Litigators should now put defendants on notice at the start of any matter that they will enforce an equitable lien if necessary, the senior partner of Bott & Co has advised.
David Bott also described Wednesday’s Supreme Court ruling was a “fantastic day” for access to justice and meant solicitors could innovate and process claims using technology as his firm had done.
“The court accepted the fact that the law isn’t people with quills anymore,” he said.
The Supreme Court ruled by majority that Bott & Co did have a lien over compensation that Ryanair paid directly to its flight delay clients, even if the claims were uncontested.
The defendant needs to be on notice if a solicitor wants to enforce an equitable lien and Bott & Co now does so from the start, Mr Bott said.
All claimant solicitors should do the same, he said. “It’s like insurance – most of the time you won’t need it, but it’s there if you do.”
The next step in the case will be for Bott & Co to seek an order requiring the airline to list every client it had paid – while some told the law firm, not all did. And of those that did, 30% did not then hand over the £95 fee from the compensation that they owed the firm.
Coby Benson, the solicitor who leads the flight delay compensation team at Bott & Co, said there had been a widespread misunderstanding that such claims were simple and uncontested – in fact, the firm has had to issue proceedings in 45% of the 226,000 successful claims it has brought since 2013.
The business model worked on the swings and roundabouts of volume. “The advantage of our service is that client commits to paying the same £95 fee and that’s regardless of how far the case goes,” he said.
He explained that this misunderstanding came from the inclusion in the defendant’s trial bundle of a screenshot of the Bott & Co website that claimed a 99% success rate.
This actually related to personal injury work that went to trial but was not commented on by the High Court. However, it was picked up by the Court of Appeal, by which time Bott & Co could not adduce any new evidence on the point, and “nearly led to the demise of our case”, Mr Benson said.
However, Lord Briggs in the Supreme Court commended the firm’s service for dealing with “impediments to access to justice”.
Mr Bott said the policy underlying the decision recognised the growth in types of litigation where compensation was awarded on a fixed or tariff basis and through systems that discouraged litigation, like the new whiplash portal – and against the background of a push for more alternative dispute resolution to reduce pressure on the courts.
“If the lien only existed in certain circumstances, the expansion of these regimes would be thwarted,” he said. “It is a very pragmatic, modern judgment.”
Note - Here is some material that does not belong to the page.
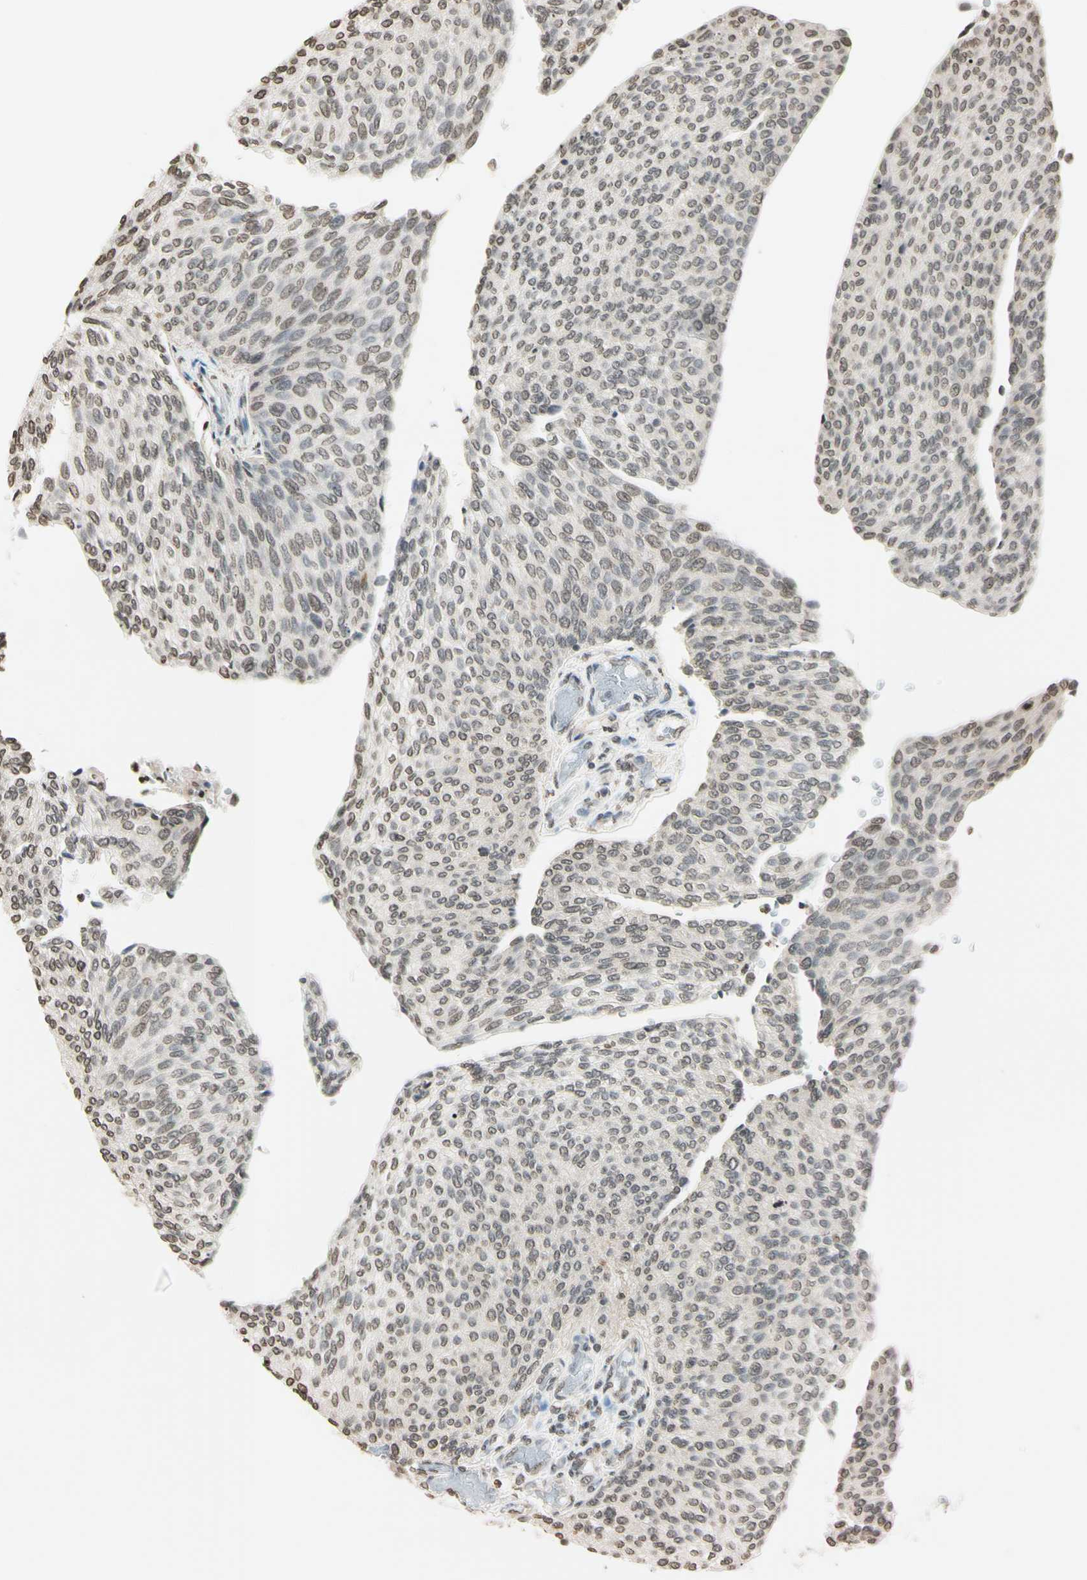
{"staining": {"intensity": "weak", "quantity": "25%-75%", "location": "nuclear"}, "tissue": "urothelial cancer", "cell_type": "Tumor cells", "image_type": "cancer", "snomed": [{"axis": "morphology", "description": "Urothelial carcinoma, Low grade"}, {"axis": "topography", "description": "Urinary bladder"}], "caption": "This is an image of immunohistochemistry staining of low-grade urothelial carcinoma, which shows weak positivity in the nuclear of tumor cells.", "gene": "CDC45", "patient": {"sex": "female", "age": 79}}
“You don’t need proceedings, you don’t need a dispute but you need a significant contribution” – a bar the Supreme Court said was low.
Mr Bott added: “It is reassuring that the courts acknowledge that access to justice is well served by our activities and that airlines – or any potential defendant – should not interfere in matters where the claimant has chosen legal representation.
“As far as access to justice is concerned, it’s a fantastic day.”
In its statement, Ryanair said it welcomed the Supreme Court’s “recognition that solicitors should advise passengers to claim directly using Ryanair’s simple online claims procedure without incurring legal fees”.
It went on: “These Supreme Court findings compliment the Court of Appeal’s 2019 final ruling regarding Ryanair’s online claims procedure which upheld Ryanair’s policy of requiring consumers to use that straightforward procedure before engaging third parties…
“Ryanair urges customers with valid EU261 compensation claims to submit their claims directly to Ryanair and avoid ‘claims chaser’ firms such as Bott & Co, Fairplane, Hayward Baker, Sky Legal and Flightright, who can deduct over 40% of a £220 claim in fees.”
It said a claims team “processes all valid claims within an industry-leading period of 10 working days”.